━━ Source extract ━━

Found: General Motors Corp., Janesville, Wisconsin 53545.
Home of the famous Chevrolet cars & trucks. Founded in 1923 (sic).
Celebrated 50 Golden Years in 1973. Located on banks of the beautiful Rock River.
Photo & Pub. by G.R. Brown Co., Rt. 5, Eau Claire, Wis. 54701 circa 1975
Less than 40 years after this proud postcard hit the streets, the General Motors plant in Janesville closed. Employing thousands of people over the decades, production at the plant ceased on December 23, 2008. The last Chevy Tahoe that rolled off the production line that day was raffled to raise funds for the United Way. Janesville wasn't the only Wisconsin town to make cars, Kenosha, Milwaukee, Oshkosh, Racine and more did too. From the Kissel Kar, made in Hartford, to the Excalibur designed by Brooks Stevens to the Little Nash Rambler, Wisconsin is known to be home of about three dozen motor vehicle makers. As the 20th century wore on, workers making cars gave way to artists using them as subject matter, medium, and process. In 1953, Robert Rauschenberg asked composer John Cage to drive his Model A Ford over 20 sheets of paper to make Automobile Tire Print. Starting in 1959,  John Chamberlain made automobile "collage" sculptures. The Ant Farm buried 10 Cadillac fins-up along Route 66 in 1974 to make Cadillac Ranch, oft referred to as the most famous public art work in America. Artists and entrepreneurs have found that cars transport both the body and the mind making for eerie associations. That same year, performance artist Chris Burden had himself crucified to a VW Beetle for his Trans-Fixed piece. We remember seeing Bonnie Parker and Clyde Barrow's bullet-riddled 1934 Ford V8 getaway car displayed in a semi-trailer in a shopping mall parking lot in the 1970s. These days it's on display for free at a casino/hotel near Las Vegas. An upcoming gallery exhibition in Miami called Piston Head: Artists Engage the Automobile examines the use of the car in art since 1970. The organizers argue that cars are the symbol of American consumerism and the "quintessential machine of modern life." The show features work by trendy contemporary artists like Richard Prince whose Hood series uses 1960s muscle car hoods to conjure dreams fueled by a desire to escape and the Bruce High Quality Foundation, an enigmatic art collective that deployed an entangled Volkswagon in a recent work.  Displayed in the context of a parking ramp at one of the biggest international art events of the year, the car becomes sacred icon and cathedral (Barthes). Meanwhile in Kenosha, Janesville, and Milwaukee, the car plants have been abandoned or have disappeared altogether.

━━━

▸ **Exercise 1**
Using the passage on the Janesville plant, decide whether each statement agrees with it: (a) Production at the Janesville plant ended on December 23, 2008. (b) Cadillac Ranch was made in 1953. (c) The last Chevy Tahoe built at the plant was auctioned to benefit the United Way. Give yes or no for each, with the deciding words quoted.

━━ Input material ━━

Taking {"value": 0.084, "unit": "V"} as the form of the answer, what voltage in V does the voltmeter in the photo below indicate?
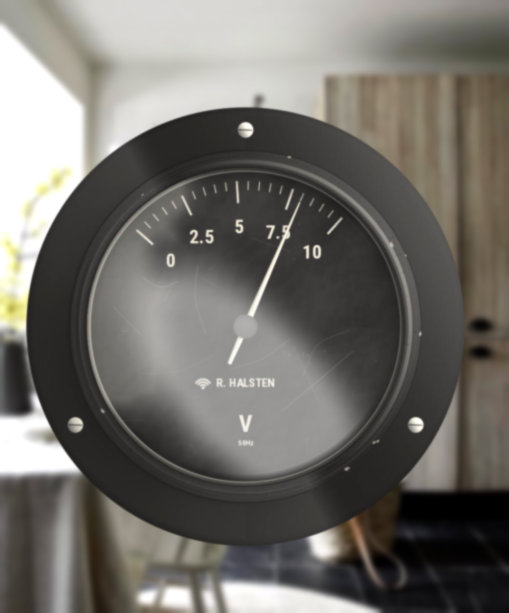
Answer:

━━━
━━ Input material ━━

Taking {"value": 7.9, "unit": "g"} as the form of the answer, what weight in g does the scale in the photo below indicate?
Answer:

━━━
━━ Input material ━━

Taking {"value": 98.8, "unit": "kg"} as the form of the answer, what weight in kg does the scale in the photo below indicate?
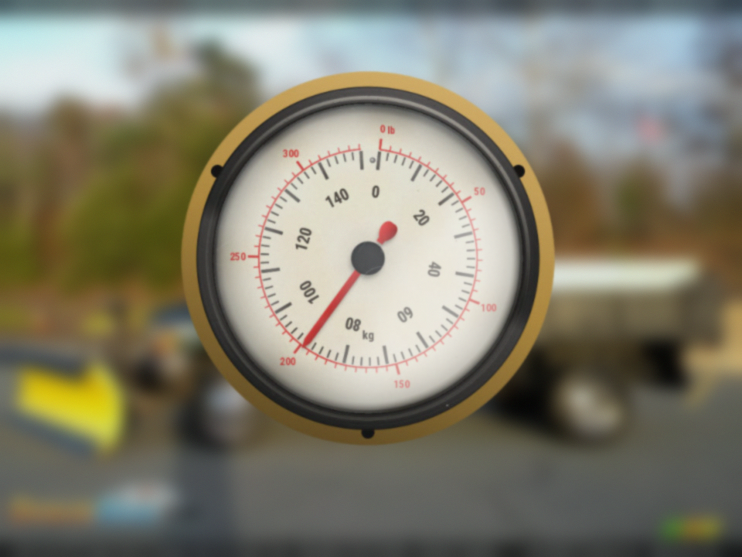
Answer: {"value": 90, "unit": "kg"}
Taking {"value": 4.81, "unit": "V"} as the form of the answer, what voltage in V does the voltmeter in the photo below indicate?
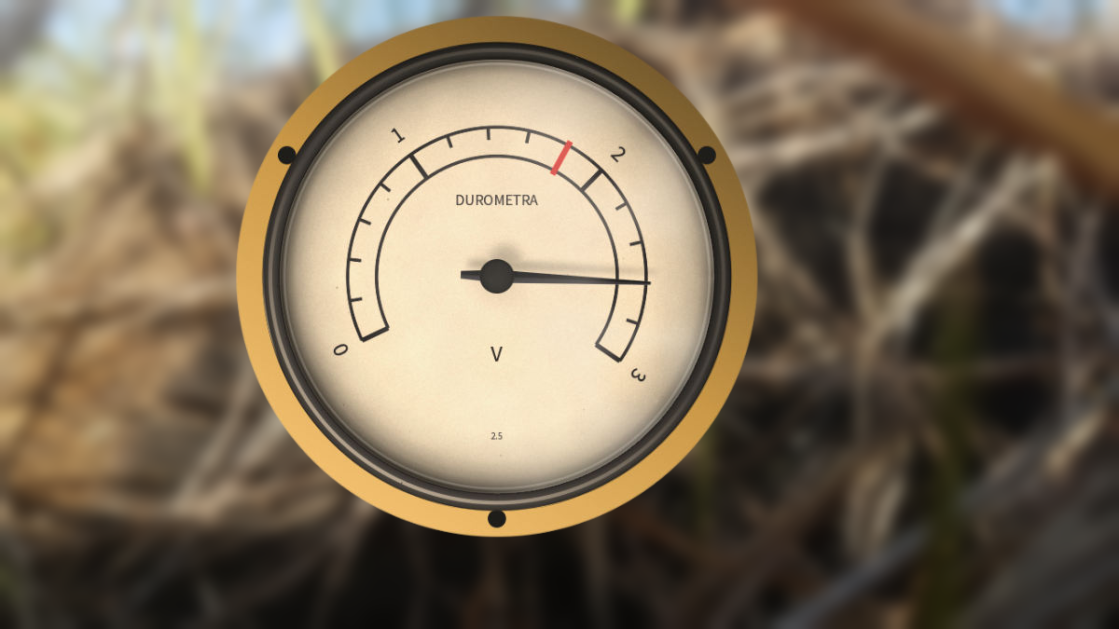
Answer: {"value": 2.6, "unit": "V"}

━━━

▸ **Exercise 2**
Gather every line of the records containing the string "value", and copy each one in full. Case counts.

▸ **Task solution 1**
(a) Yes: "production at the plant ceased on December 23, 2008."
(b) No: "The Ant Farm buried 10 Cadillac fins-up along Route 66 in 1974 to make Cadillac Ranch"
(c) No: "was raffled to raise funds for the United Way"

▸ **Task solution 2**
Taking {"value": 0.084, "unit": "V"} as the form of the answer, what voltage in V does the voltmeter in the photo below indicate?
Taking {"value": 7.9, "unit": "g"} as the form of the answer, what weight in g does the scale in the photo below indicate?
Taking {"value": 98.8, "unit": "kg"} as the form of the answer, what weight in kg does the scale in the photo below indicate?
Answer: {"value": 90, "unit": "kg"}
Taking {"value": 4.81, "unit": "V"} as the form of the answer, what voltage in V does the voltmeter in the photo below indicate?
Answer: {"value": 2.6, "unit": "V"}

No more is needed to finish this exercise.